- [SHORT TASK 1]: Find every line in the listing below that contains the word "label", and copy each of those lines.

- [EXTRACT]:
--- START ---
# Main > Technical Support and Notices >  Busy Guild Problem

## Schwarzkreuz

Hi, I just wanted to ask what was wrong with the Website, yesterday and today. All time I got a Busy messege and wondered what heappened?

----------


## Bogie

I had the same problem, right up till  an hour ago.  seems ok now.

----------


## anomiecoalition

Nothing like a little 24 hour hiccup to make you realize how much you appreciate this forum  :Smile:

----------


## Chashio

Yes, when I caught myself checking every 1/2 hour if it was back up and running I figured it was a good time to turn the computer off and mow the lawn.   :Smile:

----------


## Schwarzkreuz

It was realy weird realising how often I look into the site actually

----------


## Diamond

It's the interruption in routine; when I go online I always check my sites in the same order.  I was so confused!   :Very Happy:

----------


## eViLe_eAgLe

Yeah, I tend to do the same thing, my order has the Cartographers Guild as the second site I check. 
And I also wanted to upload something on the site, shame really.

----------


## RobA

Gee Whiz. A guy takes a vacation and everything goes to hell!

Glad to see things got worked out  :Razz: 

-Rob A>

----------


## Schwarzkreuz

Gladly welcomed back!

----------
--- END ---
- [SHORT TASK 2]: Output the part of the forum thread above that begins at the words "It's the interruption" and stops after "site, shame really.", without changing anything.

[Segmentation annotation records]
--- START ---
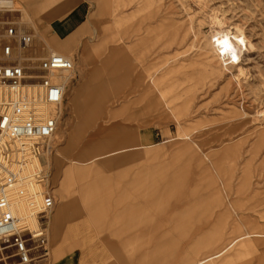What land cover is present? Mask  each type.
<instances>
[{
  "label": "rangeland",
  "instance_id": "rangeland-1",
  "mask_svg": "<svg viewBox=\"0 0 264 264\" xmlns=\"http://www.w3.org/2000/svg\"><path fill=\"white\" fill-rule=\"evenodd\" d=\"M11 1L18 11L9 20L33 35L31 69L50 50L75 58L58 131L40 144L56 201L49 239L58 191L79 193L77 170L103 183L102 208L86 211L76 249L31 264H188L246 231L231 264H264V0ZM212 9L223 29L240 26L252 44L239 47L236 65L248 69L241 83L236 67L211 53ZM72 21L80 33L70 40ZM86 80L106 89L84 91L77 107L71 93ZM61 210L65 240L83 218L67 223Z\"/></svg>",
  "mask_w": 264,
  "mask_h": 264
},
{
  "label": "built area",
  "instance_id": "built-area-1",
  "mask_svg": "<svg viewBox=\"0 0 264 264\" xmlns=\"http://www.w3.org/2000/svg\"><path fill=\"white\" fill-rule=\"evenodd\" d=\"M11 2L0 0V158L7 139L43 140L56 132L58 118L44 117L42 108L45 104L62 106L67 86L55 78L73 69L72 61L58 52L41 58L37 68L31 69L36 57L33 35L11 23L9 14L18 11ZM15 184V175L0 168V264H31L47 256L46 225L42 218L38 227L30 228L13 211ZM23 194L22 189L18 191L19 196ZM53 206V195L45 193L39 212L43 215Z\"/></svg>",
  "mask_w": 264,
  "mask_h": 264
},
{
  "label": "bare ground",
  "instance_id": "bare-ground-1",
  "mask_svg": "<svg viewBox=\"0 0 264 264\" xmlns=\"http://www.w3.org/2000/svg\"><path fill=\"white\" fill-rule=\"evenodd\" d=\"M201 1L202 0H194V2L196 3L197 2L200 3ZM207 19L209 23L212 25L211 42H210L211 53L215 58L218 59V61L222 65H226L227 63H232L236 67V71L233 74V78L235 81L241 83L242 80L244 79L246 80V76L248 75V69L245 68L243 64H242L243 66L236 65L239 55L238 52H240L239 47L240 46L252 47L250 40L247 38L244 30L236 24H235L236 26L232 28L223 29V26L225 25L224 15L217 9L210 10ZM52 52H57V51L50 50L48 53L50 54ZM64 56H66L72 61L73 69H71L70 71L61 72L60 75H58L55 79L57 80L58 78L60 82L66 85V83L69 82V80L73 76V73L75 72V60L74 57L72 58L68 55H64ZM37 60L38 58L35 57V59H33L32 61L37 62ZM35 90L36 89L34 88L30 89V91H35ZM258 112L264 115V103H263V107L259 109ZM42 114L44 115V117L56 116L58 118V127H59L61 116L63 114V104L61 107L59 106L58 108H56L54 105L45 104L43 105L42 108ZM58 127L56 132L52 136L43 140L7 139L4 157L2 155L0 158L1 171L5 174L7 172H11L16 177V184L12 191L13 211L16 214L22 216L24 218L25 223H27V225L30 228L38 227L42 221L41 219L43 218L44 223L46 225V235L49 246H51L52 244L51 240L57 239L58 235L61 234L59 216L62 210L59 209V211L56 213V216L53 221V234L49 239L48 232L50 231L49 230L50 217L56 207V201L54 198V206L47 213L42 215V213L39 212L43 195L45 193H50L49 189L47 188V185L49 183L48 169L47 167H45V163L43 160V155L45 151L40 148L41 147L40 144L42 143L47 144L51 139H53V137L58 131ZM184 139L189 141L186 138V135L184 136ZM198 151L202 153L203 160L212 167L213 171L217 175L219 179L218 183L222 191L225 204H227L229 208H231L232 210H235V207L230 198V194L226 189L223 179L218 175V171L214 163L210 160L208 155H206L199 149ZM21 189L24 191V194L19 196L18 191ZM247 233L249 232L246 231L244 233H241L233 237L228 243H226L219 250L210 253L204 257L196 258L195 260H193L188 264H205L209 260L214 261L215 259L213 258L219 257L227 251H231L244 236L248 235ZM45 250L47 252L46 255H49L50 248L46 247L45 245Z\"/></svg>",
  "mask_w": 264,
  "mask_h": 264
},
{
  "label": "crops",
  "instance_id": "crops-1",
  "mask_svg": "<svg viewBox=\"0 0 264 264\" xmlns=\"http://www.w3.org/2000/svg\"><path fill=\"white\" fill-rule=\"evenodd\" d=\"M48 5L49 2L46 1V3L44 5L39 6L38 9H42V11L44 13H46L48 11ZM62 5H65L64 3ZM76 9L73 8L71 11H74ZM71 27L72 29L70 30L71 33V38L70 40H72L76 35H78L80 33V29L77 28V26L73 23V21L71 22ZM56 36H60L62 38H66L67 36H69L68 34L65 35H60L59 32L54 31L53 32ZM69 56V55H68ZM73 58V56H71ZM75 60V58H74ZM116 61L114 60V64ZM111 60L110 59H103V61L101 62V64L103 66H109L110 65ZM99 81L103 82L102 79H99ZM154 82V81H152ZM106 89V87L104 86V84H98L97 83H89L88 80L84 81L83 84L78 87V88H74L72 90V101L74 102V105H76L78 107L79 105V96L80 94L84 93V91H90V90H96V91H104ZM164 100V96L162 97ZM79 112L77 110V117L80 116ZM175 119L178 121V124L181 126V123L179 122V119L177 116H174ZM99 133H97L96 135H93L92 137H90L89 139V143H91L92 140L96 139L99 137ZM187 136V134H185ZM86 153H82L80 154V156H84ZM78 159V158H77ZM74 160V159H73ZM75 161V160H74ZM74 180H76L79 183V193L77 191V193H75L74 196H69L68 192L66 190H61L58 191L59 195L61 196L62 200H63V204L61 209H63L65 211V215H66V220L67 223L68 222H72L75 219H80L83 218L82 221H80V223L78 224H74L71 226H77L79 231L77 234L75 235H70L67 234V239H61V234L58 235L57 239L51 240L52 241V248L50 246V253H53V257L55 258V260L62 258L63 256L67 255L68 253H72L73 250H75V246L77 245L75 242L78 241L77 239L80 238H84L82 236V232L84 231L86 233L85 228L89 225L86 224V211H90V210H97L98 206H100V208H102L101 204H103V200L98 196V190L99 188L102 187V182L97 181V178H93L88 176L84 170H77V172L75 173V175L73 176ZM52 194V193H51ZM54 196V195H53ZM55 198V196H54ZM72 212V216L70 215V213ZM83 228V229H82ZM68 231V230H67ZM84 234V233H83ZM63 240V242H62ZM75 243V244H74ZM52 250V251H51ZM231 251H227L224 254H222L219 257H215L213 259H215L214 261L209 260L208 262H206L205 264H222L224 261L228 262L231 264L232 260H230L229 257V253Z\"/></svg>",
  "mask_w": 264,
  "mask_h": 264
},
{
  "label": "snow or ice",
  "instance_id": "snow-or-ice-1",
  "mask_svg": "<svg viewBox=\"0 0 264 264\" xmlns=\"http://www.w3.org/2000/svg\"><path fill=\"white\" fill-rule=\"evenodd\" d=\"M225 43H227V42H225Z\"/></svg>",
  "mask_w": 264,
  "mask_h": 264
}]
</instances>
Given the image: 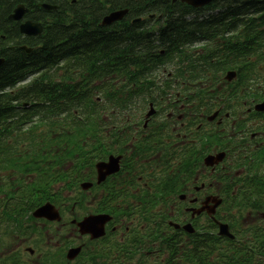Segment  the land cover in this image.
<instances>
[{
	"label": "trees",
	"instance_id": "1",
	"mask_svg": "<svg viewBox=\"0 0 264 264\" xmlns=\"http://www.w3.org/2000/svg\"><path fill=\"white\" fill-rule=\"evenodd\" d=\"M236 1L239 0H231V4L226 7H236L238 9L252 8L257 11H264V0H241L240 4H237L239 2ZM44 2L58 4V10H44L40 6L41 3ZM18 3L27 4L29 9H31L28 14L29 17L36 21L41 20L43 23L46 22V18H48L47 20H50L52 24L94 21L96 18H100L108 11L119 8H127L128 11H130L129 17L137 15L143 16V14L148 15L150 13L162 14L164 16L165 23L157 29V35L154 39L147 34H138L136 29H127L126 38L119 32V28H117L118 30H115V32L111 33H116L117 35H112V39L109 41L105 38H97L102 35L99 33H89L85 34V37L74 36L73 38L71 37V30L59 29L56 32L60 33L65 31L67 34L62 35V37H56L51 35L53 33L52 32L50 37L41 38L40 36L36 41H32V39L27 38L25 41L26 44L38 47H36L34 51L29 54L21 51L16 55V57L11 54L8 55L7 61L4 62L2 67H0V90L6 89V86L16 84L17 81H20L28 76L29 71H35L36 68L40 67V65L55 64L56 57L58 56V49H55L54 45L62 40L65 42H72L64 46L66 49L73 51L77 47L75 43L79 45L78 47L83 48L84 57L86 58L85 61H87L88 65H93V62L89 58L90 55H93L92 57L95 58L94 61L97 59V62L99 61L102 63H107L111 56V58L117 57L115 60H118L119 69H121L123 65L122 60L124 59L122 55L124 49L127 48L128 73L125 75L128 76L129 81L135 84L136 87L143 86L144 81H142V78H144V74H146V72L153 70L155 67L157 68V66L165 60L174 57L182 51V46L184 45V42L187 41L188 35L185 26V16L191 11L196 10L192 7H188L180 1L174 3L172 0H84L83 3L78 5V7L69 5L68 0H0V30L6 29L7 34H9L13 39L15 36H19L17 22L14 21L12 23L13 26H10L7 24L6 18ZM211 7L213 8V6ZM260 19L261 21H264L263 17H260ZM260 19L255 20L254 22H259ZM7 25L11 29L7 28ZM72 39L75 40L72 41ZM92 42L97 43V45H91L90 43ZM105 44L109 45V49L112 53L109 57L98 51L100 50L99 46H104ZM161 49L164 51L162 55L159 53ZM91 77L92 76H89L87 78L89 79ZM36 86L37 92L40 95L42 94L49 98L52 105L59 103L61 98L64 99V95L67 94L68 96L69 94H73V91H68L62 93L61 97L59 95L61 91L57 88H50L48 85L46 88L44 85L39 83H36ZM32 89L33 86L29 85L28 89L21 90L16 96L6 93L4 96L0 97L1 157L4 156L10 148H13L15 142L19 139H26L28 135L34 131L33 129L28 131L23 130L22 127L17 129V126L14 125L15 121L13 119V117L16 116L17 109L12 105L14 100H28L29 90L31 91ZM132 90L133 89H129L128 92H132ZM139 90V88H135V94H138ZM3 101H5L4 104H2ZM45 105L46 104L44 102L41 105H36V113H31L29 117L25 116L20 119L23 121H30L33 116H41L42 113L48 110L45 108ZM11 140L12 143L10 142ZM18 149V146L14 147L15 151ZM34 201H36V198L32 201V203H34ZM0 219H2V214H0ZM211 239L209 240L211 241ZM168 243L169 242L165 244L167 245ZM203 243L204 241L202 239L193 241V247H188L183 250H180L177 244L171 243L172 245L168 246L171 250L170 255L165 260L164 264H264V239L255 243V248L252 251L251 256H248L247 258H238V256L235 258L236 253L233 252H229V254L224 257L220 253L216 256L219 258H213V250L210 248V245L208 244L207 246H203ZM165 247L166 246L163 245V248Z\"/></svg>",
	"mask_w": 264,
	"mask_h": 264
},
{
	"label": "flooded vegetation",
	"instance_id": "2",
	"mask_svg": "<svg viewBox=\"0 0 264 264\" xmlns=\"http://www.w3.org/2000/svg\"><path fill=\"white\" fill-rule=\"evenodd\" d=\"M230 127H225L224 130H230L229 136L231 137L230 141L224 142L225 151L228 153V159L234 162L240 158L250 156L255 153L257 149L261 146L264 140V124L263 125H251L249 121H240V120H230ZM205 131L209 134H213L215 125H210L209 123L205 124ZM217 145L213 140H210L208 143V149L204 151L201 155L199 152H196L195 156H199V166L196 169V176L193 181L196 182L199 180V183L202 184L201 188L193 185L192 188L196 190L192 195H204L205 197L209 194L220 193L221 189L225 188L220 186L218 180L215 179V175H218L217 167H208L204 168L201 166V158L203 154L208 153H217L221 150H218ZM213 150H212V148ZM222 149V148H220ZM223 150V149H222ZM229 163V162H228ZM228 166L222 165L221 168H227ZM229 168V167H228Z\"/></svg>",
	"mask_w": 264,
	"mask_h": 264
},
{
	"label": "water",
	"instance_id": "3",
	"mask_svg": "<svg viewBox=\"0 0 264 264\" xmlns=\"http://www.w3.org/2000/svg\"><path fill=\"white\" fill-rule=\"evenodd\" d=\"M184 1H187L188 3H192L194 5H201L203 3H206V2H209L210 0H184ZM124 12L120 11L118 13H115L114 14V18H120L122 15H123ZM21 15H22V12L20 11V9H16L15 13L13 14V16H15L16 18H21ZM21 30L23 32H28V33H38L39 32V27H37V25H31L30 23H26L25 25H21ZM50 209L49 206H46ZM38 214V213H37ZM40 214H43V215H48L50 218H54V216H51L48 214V209H43L40 211ZM39 214V215H40ZM56 217V216H55Z\"/></svg>",
	"mask_w": 264,
	"mask_h": 264
},
{
	"label": "rangeland",
	"instance_id": "4",
	"mask_svg": "<svg viewBox=\"0 0 264 264\" xmlns=\"http://www.w3.org/2000/svg\"><path fill=\"white\" fill-rule=\"evenodd\" d=\"M165 73H168V72L166 71ZM50 225L51 224H49V226L47 228V226L44 223L39 222V226H43L44 228H47V230L46 229L44 230V233L48 231V233H47V235H45V237H47V236L51 237L53 235V237H54V239H53L54 242L53 243H55L58 240V238H56L55 235L59 236V234H61V232H63L64 229H62V226H60V223L52 224L53 226H50ZM50 229H52V230H50Z\"/></svg>",
	"mask_w": 264,
	"mask_h": 264
}]
</instances>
--- END ---
- [TASK SOLUTION 1]:
  "label": "rangeland",
  "label": "built area",
  "label": "bare ground",
  "label": "crops",
  "label": "snow or ice",
	"label": "trees",
	"label": "flooded vegetation",
	"label": "water",
	"label": "rangeland",

- [TASK SOLUTION 2]:
It's the interruption in routine; when I go online I always check my sites in the same order.  I was so confused!   :Very Happy:

----------


## eViLe_eAgLe

Yeah, I tend to do the same thing, my order has the Cartographers Guild as the second site I check. 
And I also wanted to upload something on the site, shame really.